A powerful, local text-to-speech system powered by Llasa-tts models with a modern, interactive dashboard interface. This project supports both 3B and 8B models and features advanced caching, GPU optimizations, and customizable generation parameters.
Llasa TTS Dashboard transforms the traditional TTS pipeline into a user-friendly, robust application. Key improvements include:
- Revamped Dashboard UI: A sleek, two-panel interface for synthesis and history, built with Gradio.

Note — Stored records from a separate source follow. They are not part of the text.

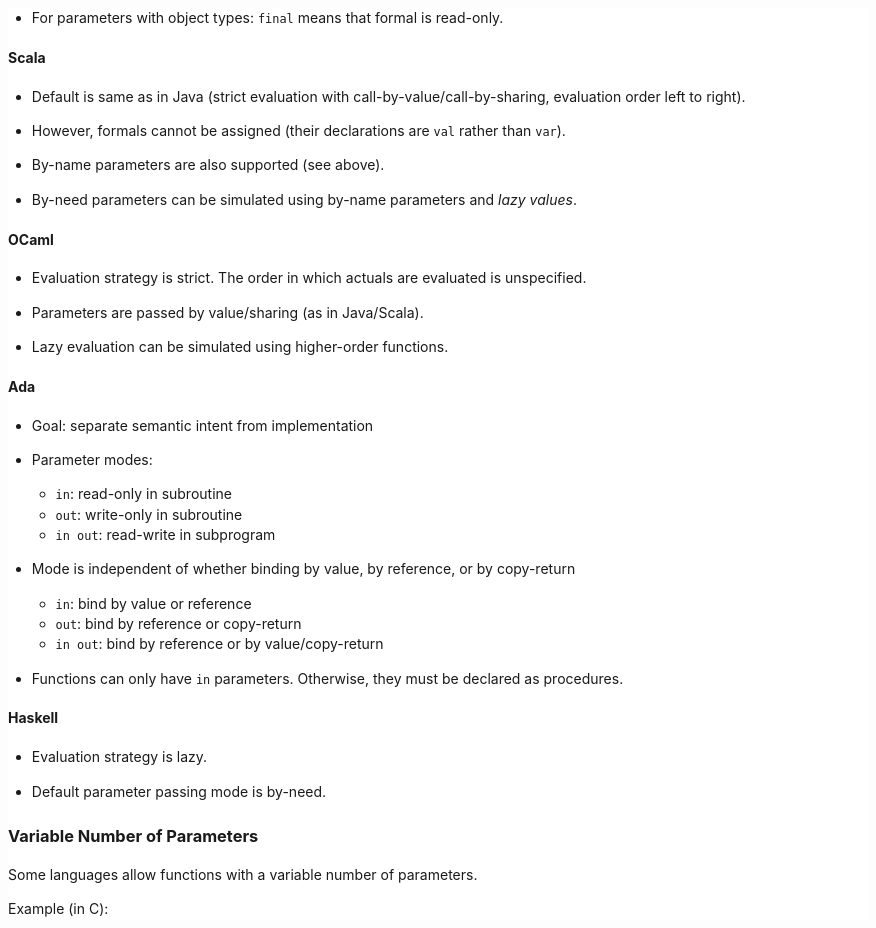 * For parameters with object types: `final` means that formal is
  read-only.


#### Scala

* Default is same as in Java (strict evaluation with
  call-by-value/call-by-sharing, evaluation order left to right).

* However, formals cannot be assigned (their declarations are `val`
  rather than `var`).

* By-name parameters are also supported (see above).

* By-need parameters can be simulated using by-name parameters and
  *lazy values*.

#### OCaml

* Evaluation strategy is strict.  The order in which actuals are
  evaluated is unspecified.

* Parameters are passed by value/sharing (as in Java/Scala).

* Lazy evaluation can be simulated using higher-order functions.


#### Ada

* Goal: separate semantic intent from implementation

* Parameter modes:

  * `in`: read-only in subroutine
  * `out`: write-only in subroutine
  * `in out`: read-write in subprogram

* Mode is independent of whether binding by value, by reference, or by
  copy-return
 
  * `in`: bind by value or reference
  * `out`: bind by reference or copy-return
  * `in out`: bind by reference or by value/copy-return

* Functions can only have `in` parameters. Otherwise, they must be
  declared as procedures.

#### Haskell

* Evaluation strategy is lazy.

* Default parameter passing mode is by-need.


### Variable Number of Parameters

Some languages allow functions with a variable number of parameters. 

Example (in C):
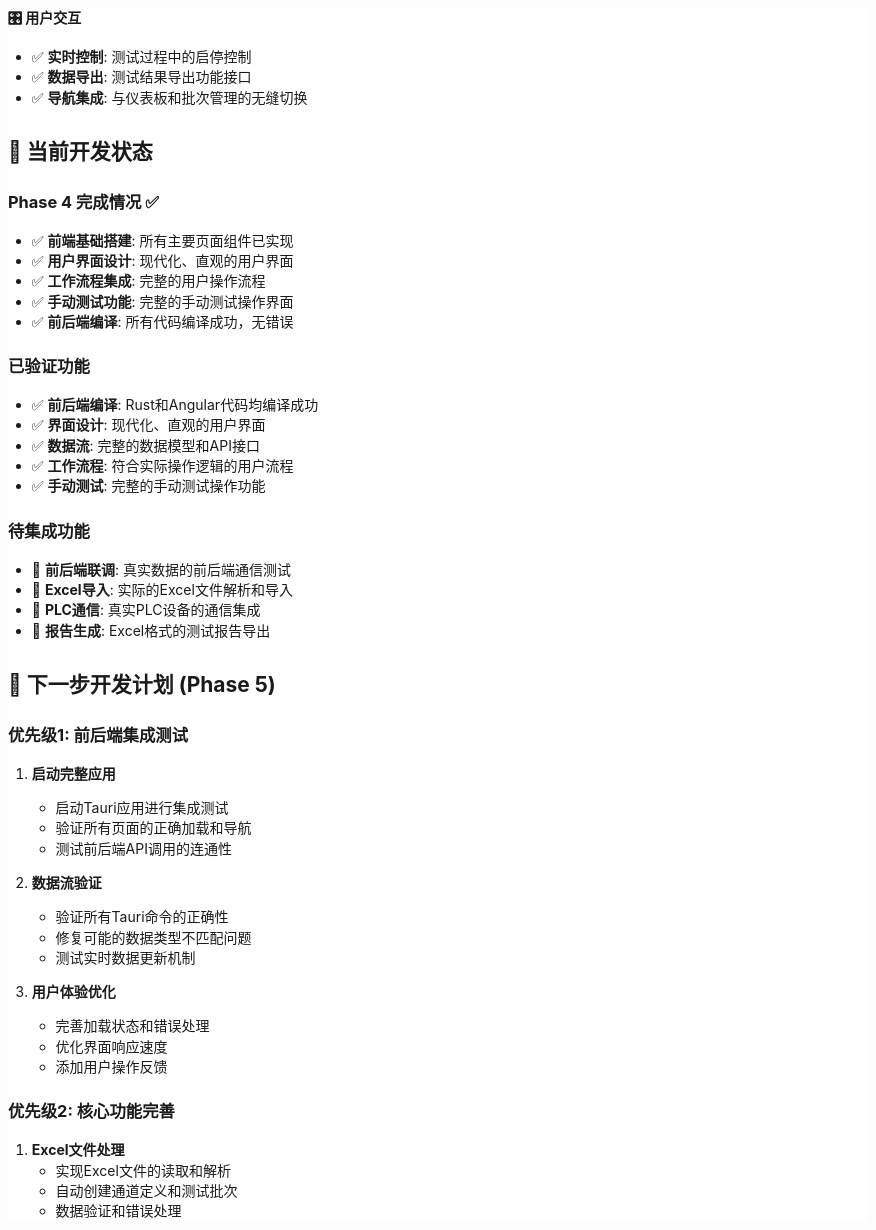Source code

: #### 🎛️ 用户交互
- ✅ **实时控制**: 测试过程中的启停控制
- ✅ **数据导出**: 测试结果导出功能接口
- ✅ **导航集成**: 与仪表板和批次管理的无缝切换

## 🔄 当前开发状态

### Phase 4 完成情况 ✅
- ✅ **前端基础搭建**: 所有主要页面组件已实现
- ✅ **用户界面设计**: 现代化、直观的用户界面
- ✅ **工作流程集成**: 完整的用户操作流程
- ✅ **手动测试功能**: 完整的手动测试操作界面
- ✅ **前后端编译**: 所有代码编译成功，无错误

### 已验证功能
- ✅ **前后端编译**: Rust和Angular代码均编译成功
- ✅ **界面设计**: 现代化、直观的用户界面
- ✅ **数据流**: 完整的数据模型和API接口
- ✅ **工作流程**: 符合实际操作逻辑的用户流程
- ✅ **手动测试**: 完整的手动测试操作功能

### 待集成功能
- 🔄 **前后端联调**: 真实数据的前后端通信测试
- 🔄 **Excel导入**: 实际的Excel文件解析和导入
- 🔄 **PLC通信**: 真实PLC设备的通信集成
- 🔄 **报告生成**: Excel格式的测试报告导出

## 🎯 下一步开发计划 (Phase 5)

### 优先级1: 前后端集成测试
1. **启动完整应用**
   - 启动Tauri应用进行集成测试
   - 验证所有页面的正确加载和导航
   - 测试前后端API调用的连通性

2. **数据流验证**
   - 验证所有Tauri命令的正确性
   - 修复可能的数据类型不匹配问题
   - 测试实时数据更新机制

3. **用户体验优化**
   - 完善加载状态和错误处理
   - 优化界面响应速度
   - 添加用户操作反馈

### 优先级2: 核心功能完善
1. **Excel文件处理**
   - 实现Excel文件的读取和解析
   - 自动创建通道定义和测试批次
   - 数据验证和错误处理
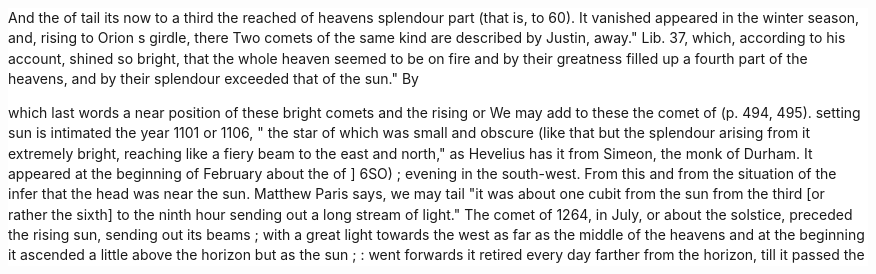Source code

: And the
of
tail
its
now
to
a
third
the
reached
of
heavens
splendour
part
(that is, to
60).
It
vanished
appeared in the winter season, and, rising to Orion s girdle, there
Two comets of the same kind are described by Justin,
away.&quot;
Lib. 37, which, according to his account, shined so bright, that the whole
heaven seemed to be on fire and by their greatness filled up a fourth part
of the heavens, and by their splendour exceeded that of the sun.&quot;
By


which
last
words a near position of these bright comets and the rising or
We may add to these the comet of
(p. 494, 495).
setting sun is intimated
the year 1101 or 1106,
&quot;
the star of which
was small and obscure
(like that
but the splendour arising from it extremely bright, reaching like
a fiery beam to the east and north,&quot; as Hevelius has it from Simeon, the
monk of Durham. It appeared at the beginning of February about the
of
]
6SO)
;
evening in the south-west. From this and from the situation of the
infer that the head was near the sun.
Matthew Paris says,
we may
tail
&quot;it
was about one cubit from the sun from the third [or rather the sixth] to
the ninth hour sending out a long stream of light.&quot;
The comet of 1264,
in July, or about the solstice, preceded the rising sun, sending out its beams
;
with a great light towards the west as far as the middle of the heavens
and at the beginning it ascended a little above the horizon but as the sun
;
:
went forwards
it retired
every day farther from the horizon, till it passed
the
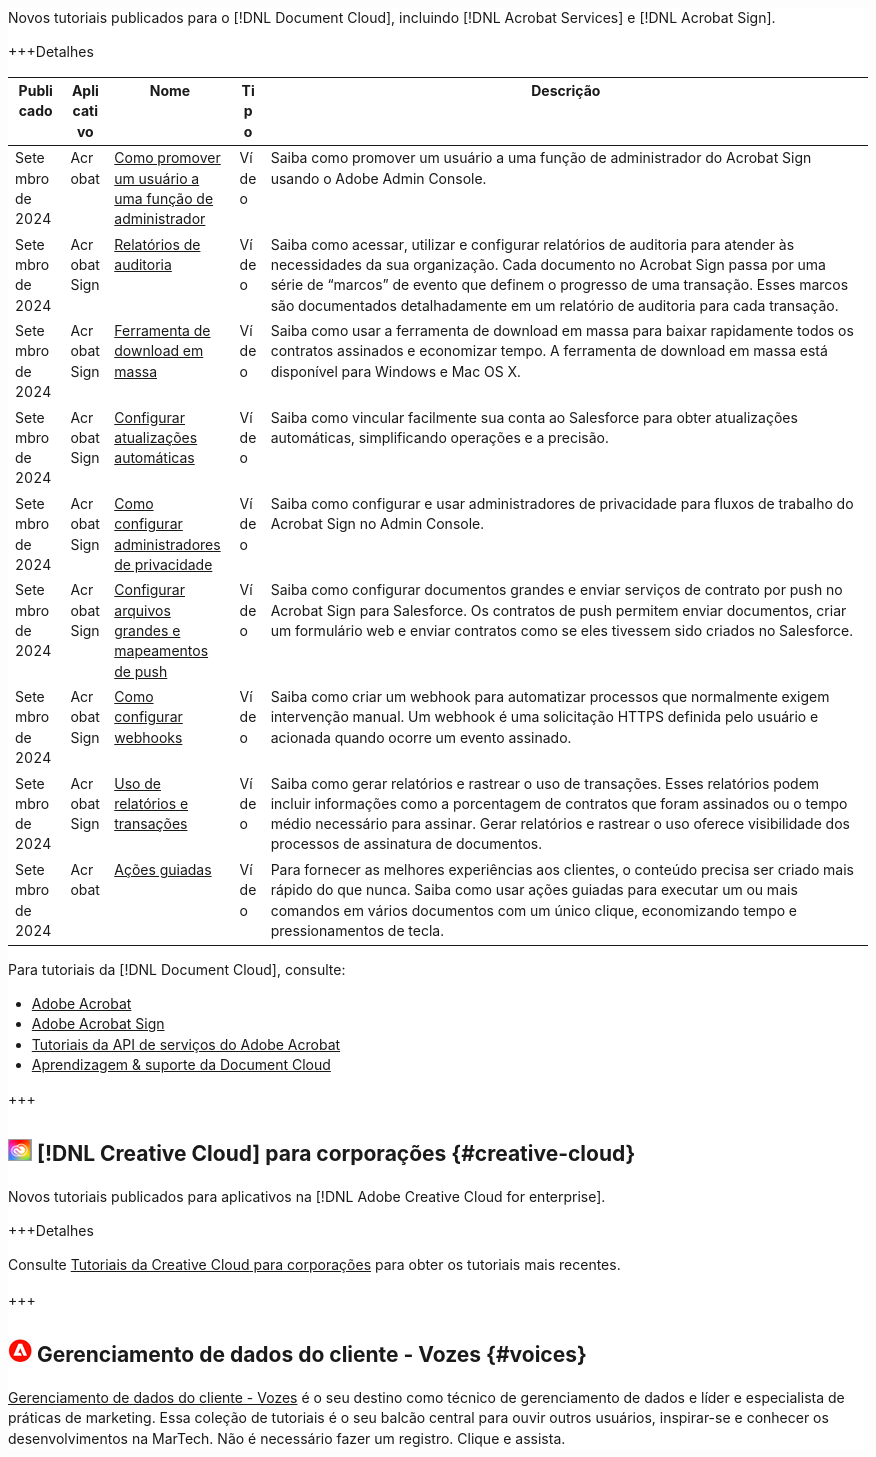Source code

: Novos tutoriais publicados para o [!DNL Document Cloud], incluindo [!DNL Acrobat Services] e [!DNL Acrobat Sign].

+++Detalhes

| Publicado | Aplicativo | Nome | Tipo | Descrição |
| -----------| ---------- | ---------- | ---------- |---------- |
| Setembro de 2024 | Acrobat | [Como promover um usuário a uma função de administrador](https://experienceleague.adobe.com/docs/document-cloud-learn/sign-learning-hub/admin-set-up/getting-started-admin/promote-admin.html?lang=pt-BR) | Vídeo | Saiba como promover um usuário a uma função de administrador do Acrobat Sign usando o Adobe Admin Console. |
| Setembro de 2024 | Acrobat Sign | [Relatórios de auditoria](https://experienceleague.adobe.com/pt-br/docs/document-cloud-learn/sign-learning-hub/admin-set-up/getting-started-admin/audit-reports) | Vídeo | Saiba como acessar, utilizar e configurar relatórios de auditoria para atender às necessidades da sua organização. Cada documento no Acrobat Sign passa por uma série de “marcos” de evento que definem o progresso de uma transação. Esses marcos são documentados detalhadamente em um relatório de auditoria para cada transação. |
| Setembro de 2024 | Acrobat Sign | [Ferramenta de download em massa](https://experienceleague.adobe.com/pt-br/docs/document-cloud-learn/sign-learning-hub/admin-set-up/advanced-tasks-admins/bulk-download-tool) | Vídeo | Saiba como usar a ferramenta de download em massa para baixar rapidamente todos os contratos assinados e economizar tempo. A ferramenta de download em massa está disponível para Windows e Mac OS X. |
| Setembro de 2024 | Acrobat Sign | [Configurar atualizações automáticas](https://experienceleague.adobe.com/pt-br/docs/document-cloud-learn/sign-learning-hub/integrations/salesforce/salesforce-automatic-updates) | Vídeo | Saiba como vincular facilmente sua conta ao Salesforce para obter atualizações automáticas, simplificando operações e a precisão. |
| Setembro de 2024 | Acrobat Sign | [Como configurar administradores de privacidade](https://experienceleague.adobe.com/pt-br/docs/document-cloud-learn/sign-learning-hub/admin-set-up/advanced-tasks-admins/privacy) | Vídeo | Saiba como configurar e usar administradores de privacidade para fluxos de trabalho do Acrobat Sign no Admin Console. |
| Setembro de 2024 | Acrobat Sign | [Configurar arquivos grandes e mapeamentos de push](https://experienceleague.adobe.com/pt-br/docs/document-cloud-learn/sign-learning-hub/integrations/salesforce/salesforce-large-files) | Vídeo | Saiba como configurar documentos grandes e enviar serviços de contrato por push no Acrobat Sign para Salesforce. Os contratos de push permitem enviar documentos, criar um formulário web e enviar contratos como se eles tivessem sido criados no Salesforce. |
| Setembro de 2024 | Acrobat Sign | [Como configurar webhooks](https://experienceleague.adobe.com/pt-br/docs/document-cloud-learn/sign-learning-hub/develop/custom/webhooks) | Vídeo | Saiba como criar um webhook para automatizar processos que normalmente exigem intervenção manual. Um webhook é uma solicitação HTTPS definida pelo usuário e acionada quando ocorre um evento assinado. |
| Setembro de 2024 | Acrobat Sign | [Uso de relatórios e transações](https://experienceleague.adobe.com/pt-br/docs/document-cloud-learn/sign-learning-hub/advanced-tasks/advanced-tasks-managing/creating-a-report) | Vídeo | Saiba como gerar relatórios e rastrear o uso de transações. Esses relatórios podem incluir informações como a porcentagem de contratos que foram assinados ou o tempo médio necessário para assinar. Gerar relatórios e rastrear o uso oferece visibilidade dos processos de assinatura de documentos. |
| Setembro de 2024 | Acrobat | [Ações guiadas](https://experienceleague.adobe.com/pt-br/docs/document-cloud-learn/acrobat-learning/advanced-tasks/action) | Vídeo | Para fornecer as melhores experiências aos clientes, o conteúdo precisa ser criado mais rápido do que nunca. Saiba como usar ações guiadas para executar um ou mais comandos em vários documentos com um único clique, economizando tempo e pressionamentos de tecla. |

Para tutoriais da [!DNL Document Cloud], consulte:

* [Adobe Acrobat](https://experienceleague.adobe.com/en/docs/document-cloud-learn/acrobat-learning/overview?lang=pt-BR)
* [Adobe Acrobat Sign](https://experienceleague.adobe.com/en/docs/document-cloud-learn/sign-learning-hub/overview?lang=pt-BR)
* [Tutoriais da API de serviços do Adobe Acrobat](https://experienceleague.adobe.com/en/docs/acrobat-services-learn/tutorials/overview?lang=pt-BR)
* [Aprendizagem &amp; suporte da Document Cloud](https://helpx.adobe.com/br/support/document-cloud.html)

+++

## ![Ícone](/assets/creative-cloud-24.png) [!DNL Creative Cloud] para corporações {#creative-cloud}

Novos tutoriais publicados para aplicativos na [!DNL Adobe Creative Cloud for enterprise].

+++Detalhes

Consulte [Tutoriais da Creative Cloud para corporações](https://experienceleague.adobe.com/en/docs/creative-cloud-enterprise-learn/cce-learning-hub/overview?lang=pt-BR) para obter os tutoriais mais recentes.

+++

## ![Ícone](/assets/experience-league.png) Gerenciamento de dados do cliente - Vozes {#voices}

[Gerenciamento de dados do cliente - Vozes](https://experienceleague.adobe.com/en/docs/events/customer-data-management-voices-recordings/overview?lang=pt-BR) é o seu destino como técnico de gerenciamento de dados e líder e especialista de práticas de marketing. Essa coleção de tutoriais é o seu balcão central para ouvir outros usuários, inspirar-se e conhecer os desenvolvimentos na MarTech. Não é necessário fazer um registro. Clique e assista.
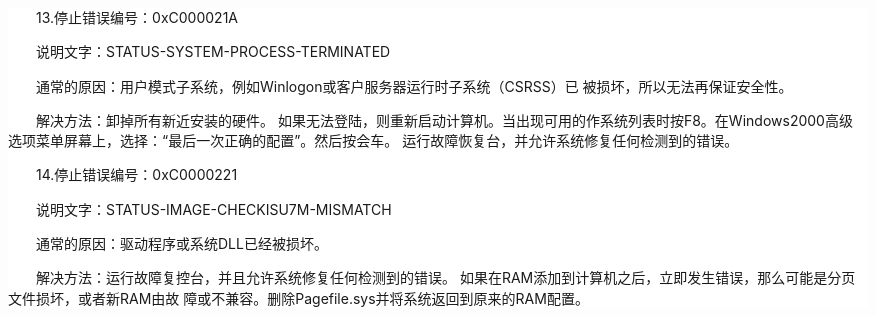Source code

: 　　13.停止错误编号：0xC000021A

　　说明文字：STATUS-SYSTEM-PROCESS-TERMINATED

　　通常的原因：用户模式子系统，例如Winlogon或客户服务器运行时子系统（CSRSS）已
被损坏，所以无法再保证安全性。

　　解决方法：卸掉所有新近安装的硬件。
如果无法登陆，则重新启动计算机。当出现可用的作系统列表时按F8。在Windows2000高级
选项菜单屏幕上，选择：&ldquo;最后一次正确的配置&rdquo;。然后按会车。
运行故障恢复台，并允许系统修复任何检测到的错误。

　　14.停止错误编号：0xC0000221

　　说明文字：STATUS-IMAGE-CHECKISU7M-MISMATCH

　　通常的原因：驱动程序或系统DLL已经被损坏。

　　解决方法：运行故障复控台，并且允许系统修复任何检测到的错误。
如果在RAM添加到计算机之后，立即发生错误，那么可能是分页文件损坏，或者新RAM由故
障或不兼容。删除Pagefile.sys并将系统返回到原来的RAM配置。

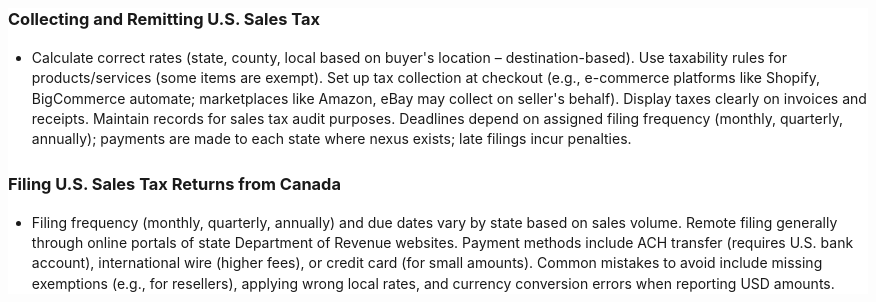 ### Collecting and Remitting U.S. Sales Tax
*   Calculate correct rates (state, county, local based on buyer's location – destination-based). Use taxability rules for products/services (some items are exempt). Set up tax collection at checkout (e.g., e-commerce platforms like Shopify, BigCommerce automate; marketplaces like Amazon, eBay may collect on seller's behalf). Display taxes clearly on invoices and receipts. Maintain records for sales tax audit purposes. Deadlines depend on assigned filing frequency (monthly, quarterly, annually); payments are made to each state where nexus exists; late filings incur penalties.

### Filing U.S. Sales Tax Returns from Canada
*   Filing frequency (monthly, quarterly, annually) and due dates vary by state based on sales volume. Remote filing generally through online portals of state Department of Revenue websites. Payment methods include ACH transfer (requires U.S. bank account), international wire (higher fees), or credit card (for small amounts). Common mistakes to avoid include missing exemptions (e.g., for resellers), applying wrong local rates, and currency conversion errors when reporting USD amounts.

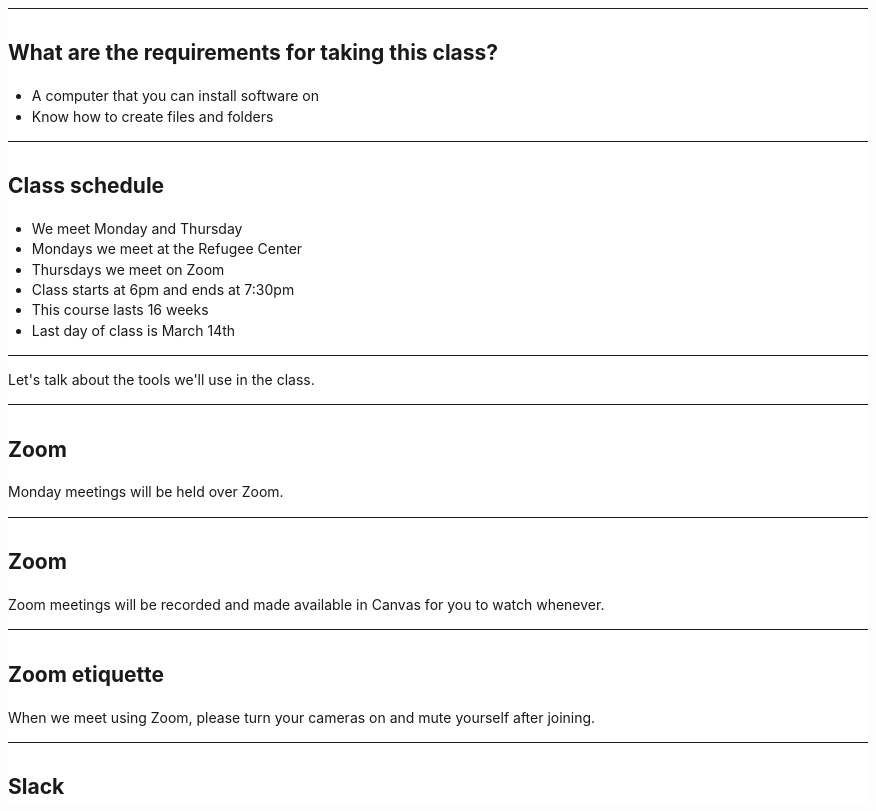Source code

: </span>

---

## What are the requirements for taking this class?

<span class="centered wider">

- A computer that you can install software on
- Know how to create files and folders

</span>

---

## Class schedule

<span class="centered wider">

- We meet Monday and Thursday
- Mondays we meet at the Refugee Center
- Thursdays we meet on Zoom
- Class starts at 6pm and ends at 7:30pm
- This course lasts 16 weeks
- Last day of class is March 14th

</span>

---

Let's talk about the tools we'll use in the class.

---

## Zoom

Monday meetings will be held over Zoom.

---

## Zoom

Zoom meetings will be recorded and made available in Canvas for you to watch whenever.

---

## Zoom etiquette

When we meet using Zoom, please turn your <span class="underline bold">cameras on</span> and <span class="underline bold">mute yourself</span> after joining.

---

## Slack
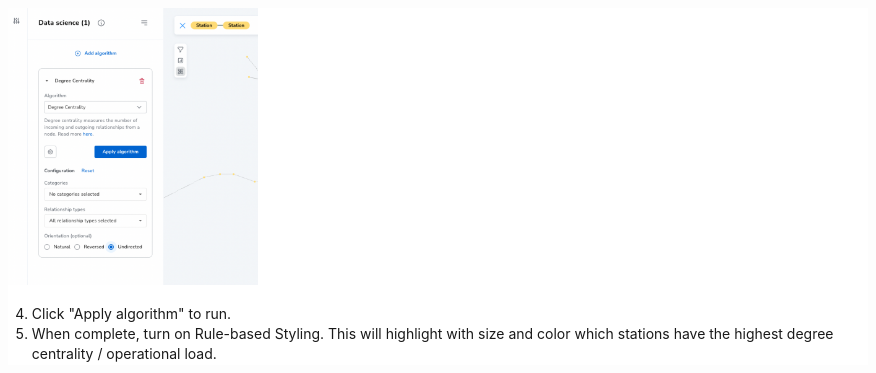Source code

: <img src="img/deg-centrality.png" alt="summary" width="250"/>

4. Click "Apply algorithm" to run.  
5. When complete, turn on Rule-based Styling. This will highlight with size and color which stations have the highest degree centrality / operational load.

- Multi-Model Support: Easily switch between 3B and 8B models.
- Enhanced Inference Options: Generate speech from plain text or using a reference audio prompt.
- Optimized Performance: Model caching, efficient CUDA initialization, and precise GPU memory management ensure smooth performance.
- Advanced Generation Controls: Adjust parameters such as max length, temperature, top-p, and set a random seed for reproducibility.
- Comprehensive Environment Setup: Pre-configured for optimal HuggingFace cache management and progress reporting.
- VRAM Requirements:
- 8.5 GB VRAM: When loading Whisper Large Turbo alongside the LLM in 4-bit.
- 6.5 GB VRAM: When running without Whisper and using the LLM in 4-bit.
- GPU: An NVIDIA GPU with CUDA support is required.
Clone the repository, install the dependencies, and run the application using the following commands:
git clone https://github.com/nivibilla/local-llasa-tts.git
cd local-llasa-tts
pip install -r requirements_native_hf.txt
pip install -r requirements_base.txt
python hf_app.py
If you are unable to run the application locally, try our Colab Notebook:
- Long Text Inference with VLLM and Chunking:
See the llasa_vllm_longtext_inference.ipynb notebook for details on handling long text inputs.
- Inspiration & Contributions:
- Based on the original LLaSA training repository.
- Grateful to mrfakename for the Gradio demo code.
Enjoy the new dashboard and the enhanced text-to-speech generation experience!